Morales, en su intervención, dijo que la presencia de todos era para honrar a los que con su vida “rompieron el silencio y el miedo en este departamento”. Señaló al sistema neoliberal y la herencia neocolonial como los culpables del suceso, encarnados en sus promotores, en indirecta alusión a quienes, según él, intentaron tumbarlo del Gobierno mediante un golpe civil hace un año. Y, para estar a tono con la exigencia general, señaló que la justicia es sólo para los que tienen plata y abogó para cambiarla estructuralmente a través de la próxima Asamblea Legislativa.

Entretanto, casi al finalizar la jornada, al otro lado de la frontera, específicamente en Brasilea, alrededor de medio centenar de bolivianos, refugiados políticos en Brasil, se reunieron en el centro deportivo que les sirvió de refugio y vivienda temporal cuando llegaron escapando de la persecución policial, por estar acusados de ser los autores del 11-S, para descubrir una plaqueta en agradecimiento a la hospitalidad brasileña.

Más de uno derramó lágrimas porque se daban cuenta de que hace un año que no vuelven al país. Allí, también se exigió justicia para que puedan defenderse como lo manda la ley. El acontecimiento se desarrolló sin problemas, porque es muy posible que la numerosa, o tal vez excesiva, presencia militar y policial, no iba a permitir ningún tipo de muestra o voz contraria al mismo.

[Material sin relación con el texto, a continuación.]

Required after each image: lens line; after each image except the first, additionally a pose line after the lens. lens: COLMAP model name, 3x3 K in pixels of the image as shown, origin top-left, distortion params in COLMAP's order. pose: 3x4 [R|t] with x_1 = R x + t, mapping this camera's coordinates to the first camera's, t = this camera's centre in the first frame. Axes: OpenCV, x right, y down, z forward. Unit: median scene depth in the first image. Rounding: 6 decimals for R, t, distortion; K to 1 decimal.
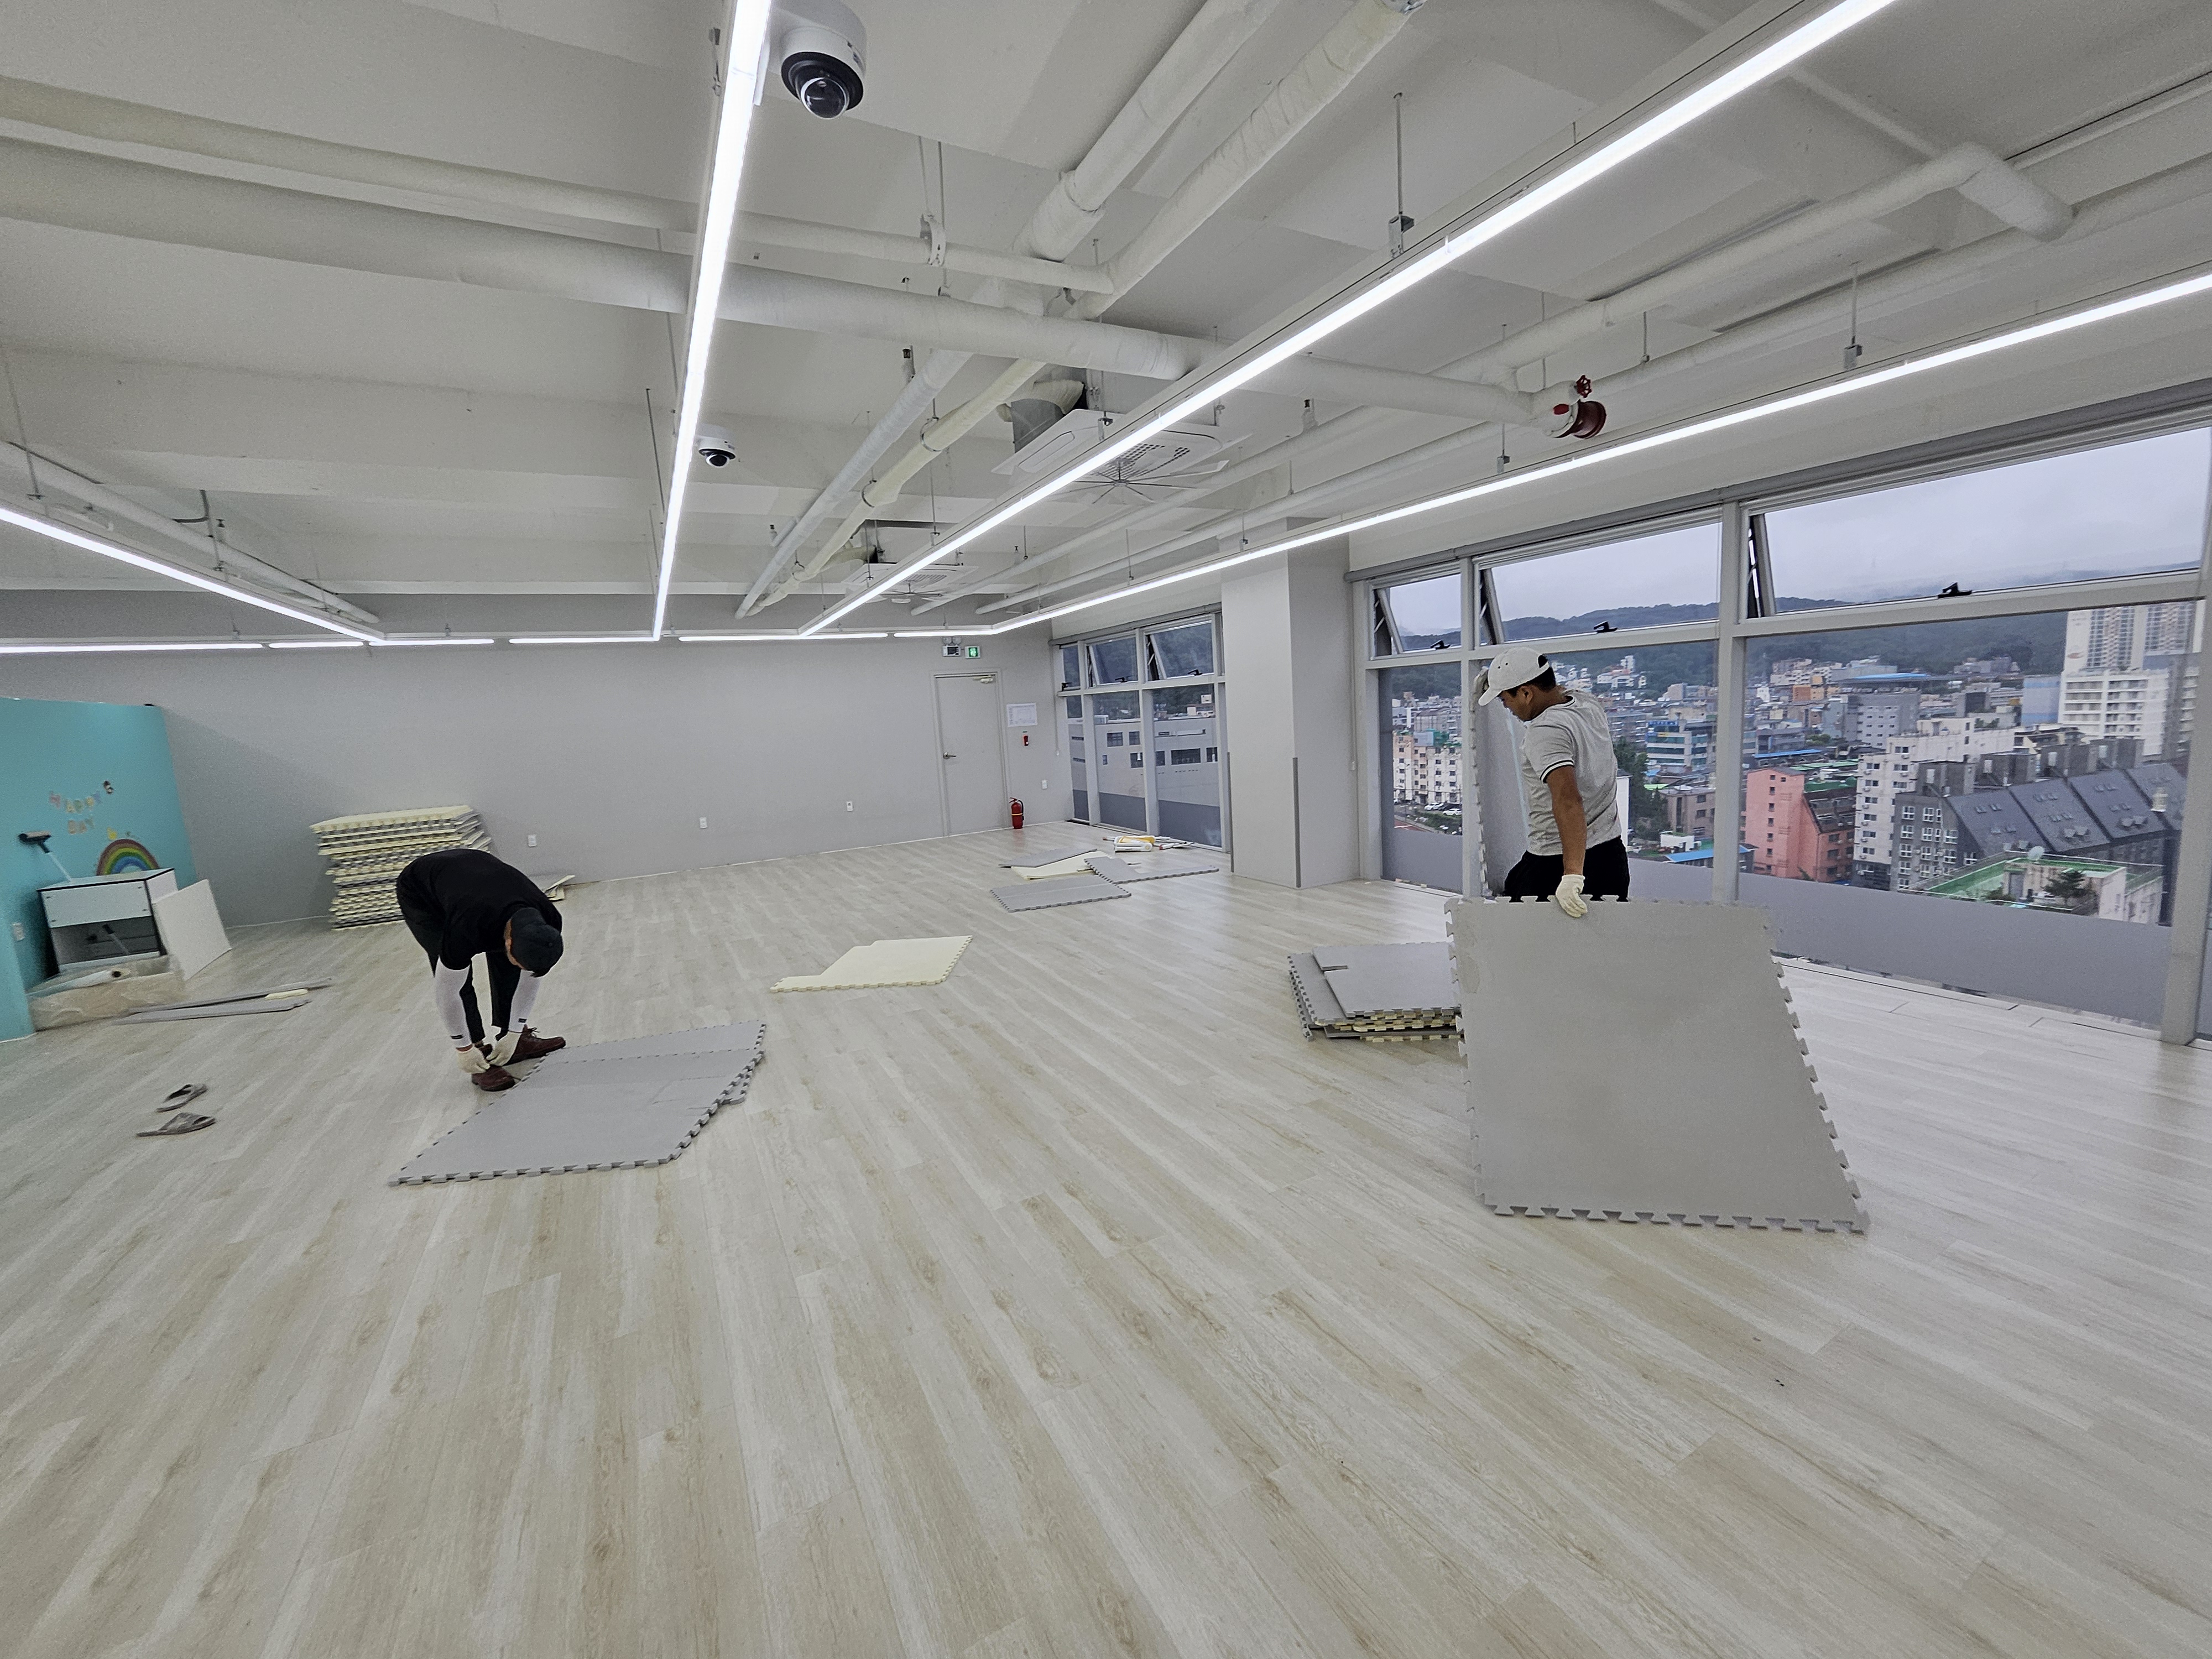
lens RADIAL K [[879.3, 0, 1119.3], [0, 879.3, 839.6], [0, 0, 1]] dist [-0.008327, 0.000981]
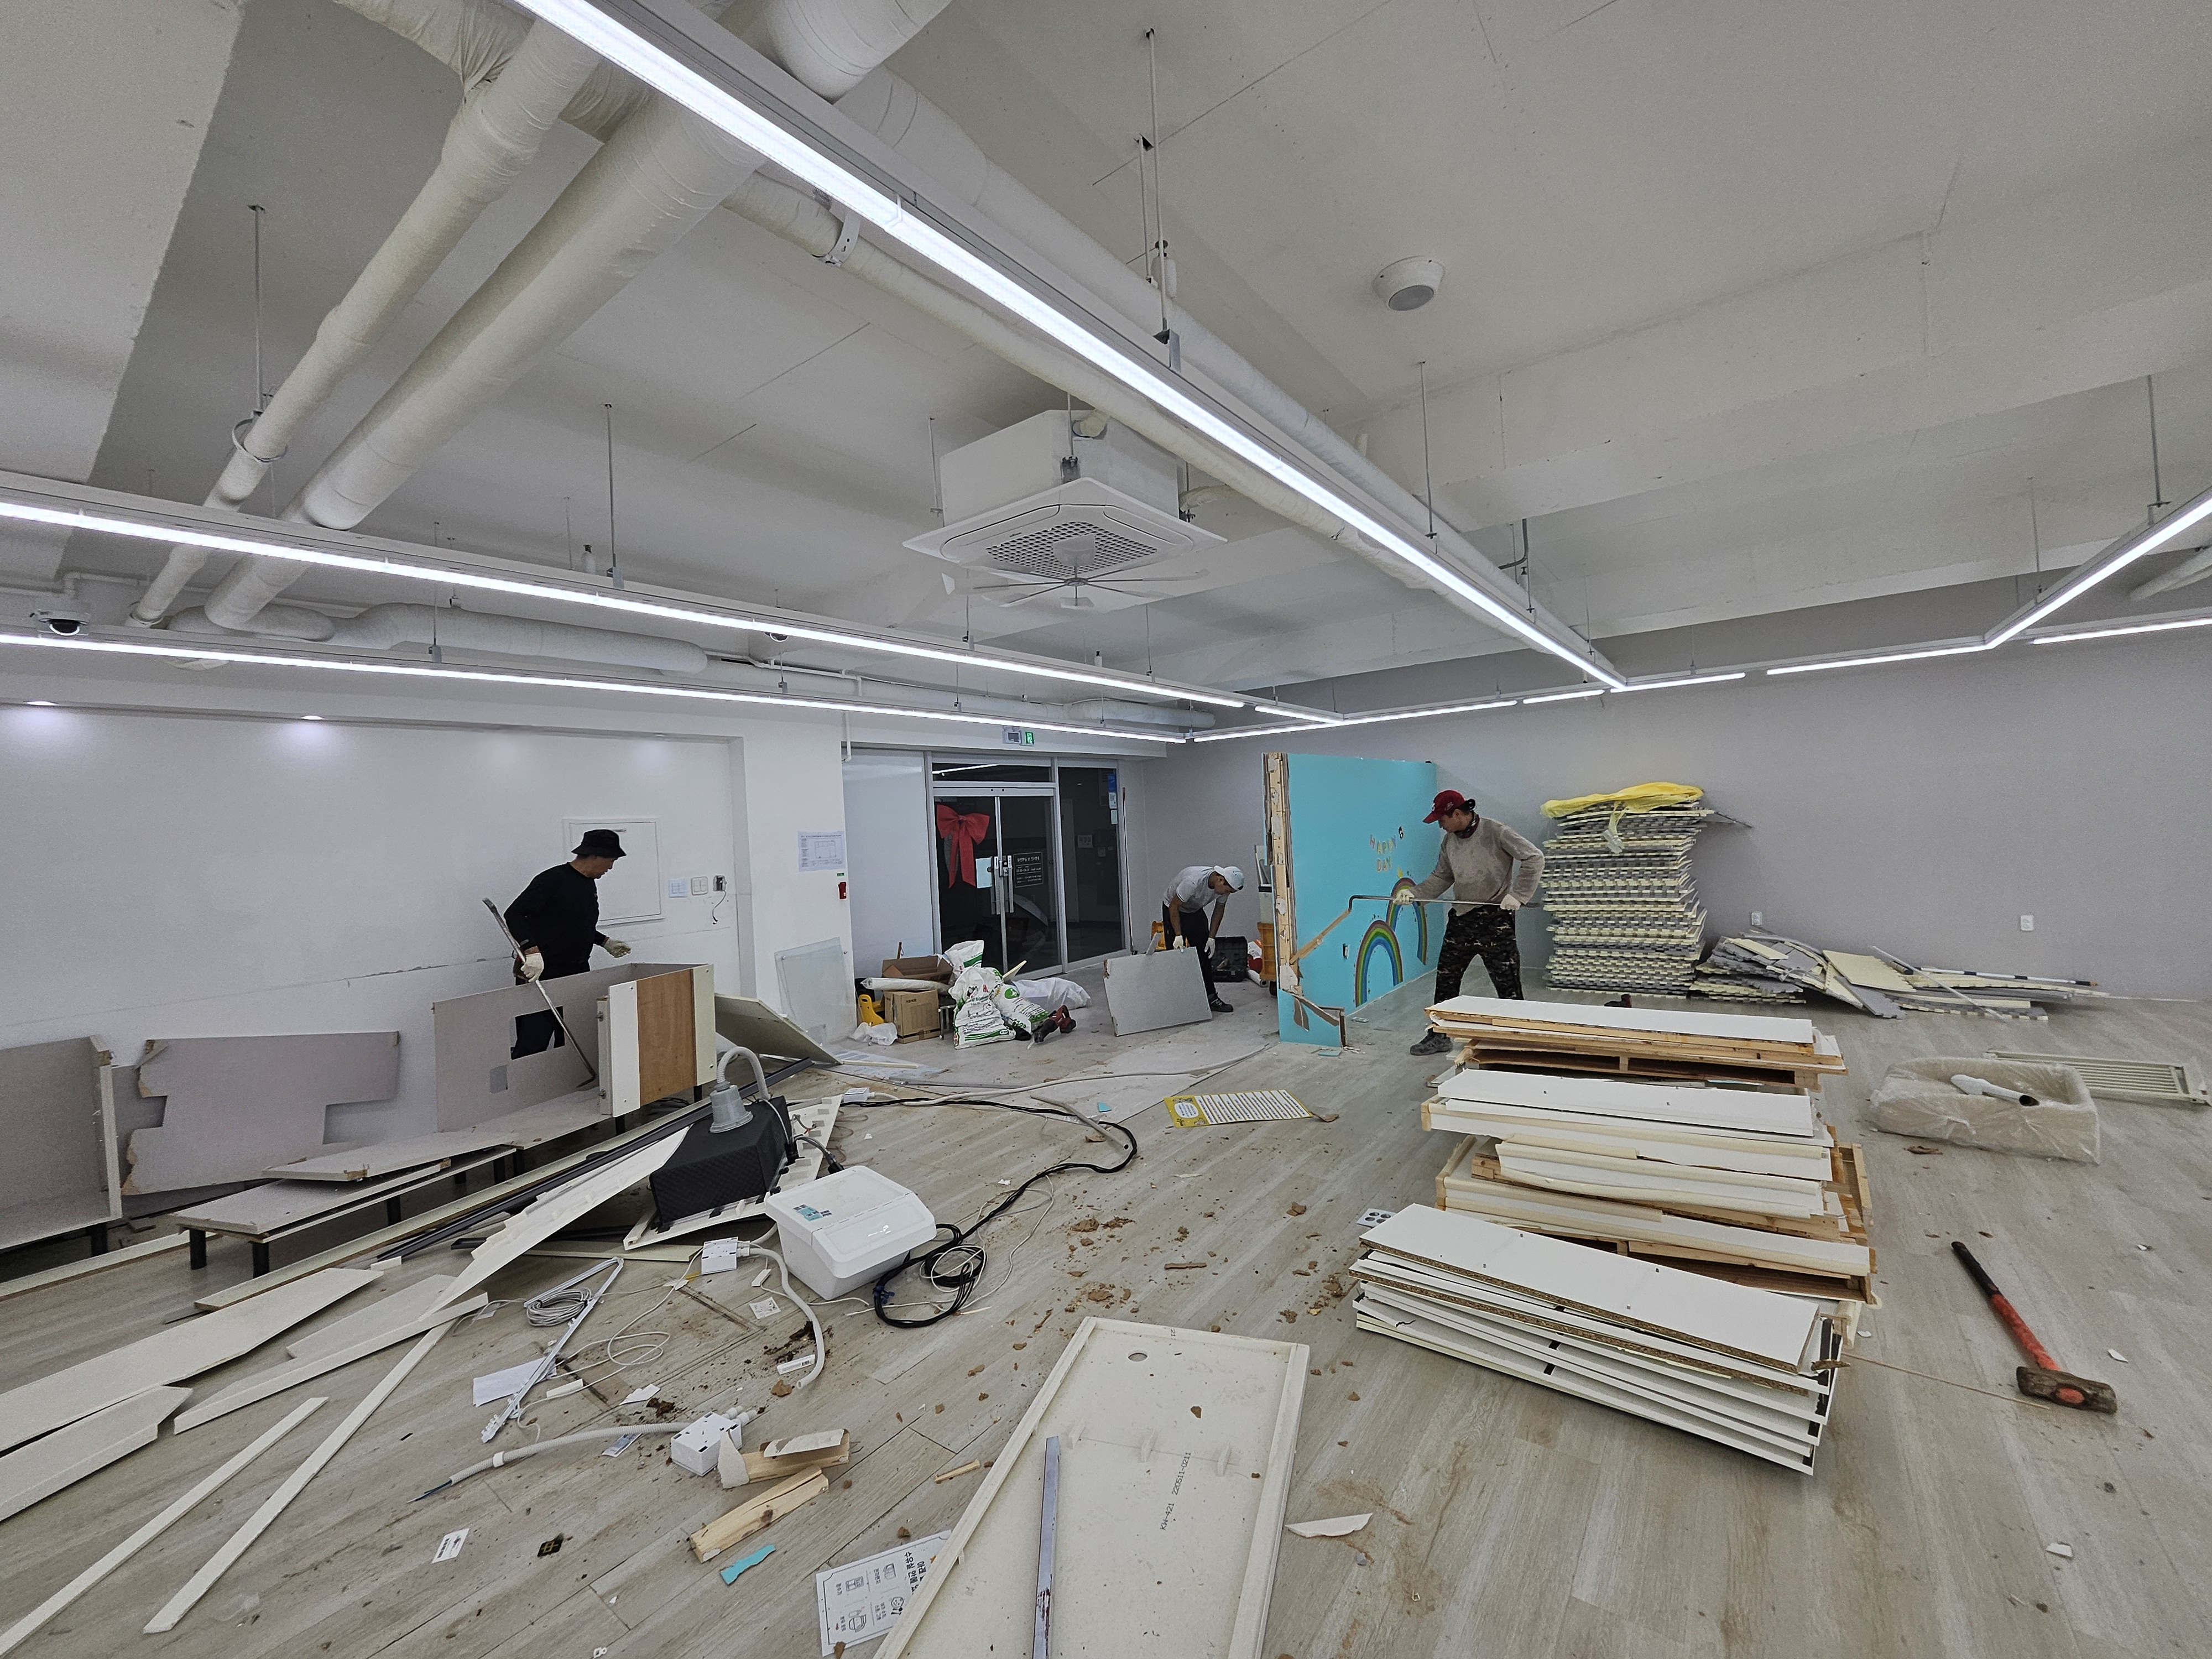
lens RADIAL K [[879.3, 0, 1106.4], [0, 879.3, 820.6], [0, 0, 1]] dist [-0.008327, 0.000981]
pose [[0.414036, 0.030468, -0.909751, -0.289303], [-0.109303, 0.993872, -0.016460, -0.015211], [0.903674, 0.106253, 0.414829, 0.177116]]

Evo cambió de nombre a ‘El Cacique’

El presidente del Estado, Evo Morales, aprovechó su estadía en Pando para asistir, junto al prefecto  Rafael Bandeira, el alcalde cobijeño, Luis Flores, y el ministro de la Presidencia, Juan Ramón Quintana, a la inauguración del sistema eléctrico del barrio 27 de Junio.

La dirigencia vecinal coordinó un acto en el lugar, que no dejó de llamar la atención ya que el vecindario fue levantado para dotar de vivienda a los afectados por inundaciones en la ciudad, a instancias del ex prefecto Leopoldo Fernández, a quien en agradecimiento decidieron bautizar al barrio con el nombre de ‘El Cacique’.

Esta vez, con Morales de visitante, el prefecto Bandeira y el presidente de la vecindad, Ronald Herrera, indicaron en forma coincidente de que el lugar se pasará a llamar 27 de Junio, en conmemoración a la fecha de su creación.

La iniciativa, por lo que se pudo ver, le permitirá según lo prometido por Morales, acceder a proyectos de agua potable, pavimentación, construcción de un módulo educativo y hasta un tecnológico.

En la oportunidad, Morales develó que aceptó visitar el barrio a pedido de su ministro Quintana, que le había dicho que conozca el lugar porque iba a enterarse de los cambios significativos que se planifican en la zona.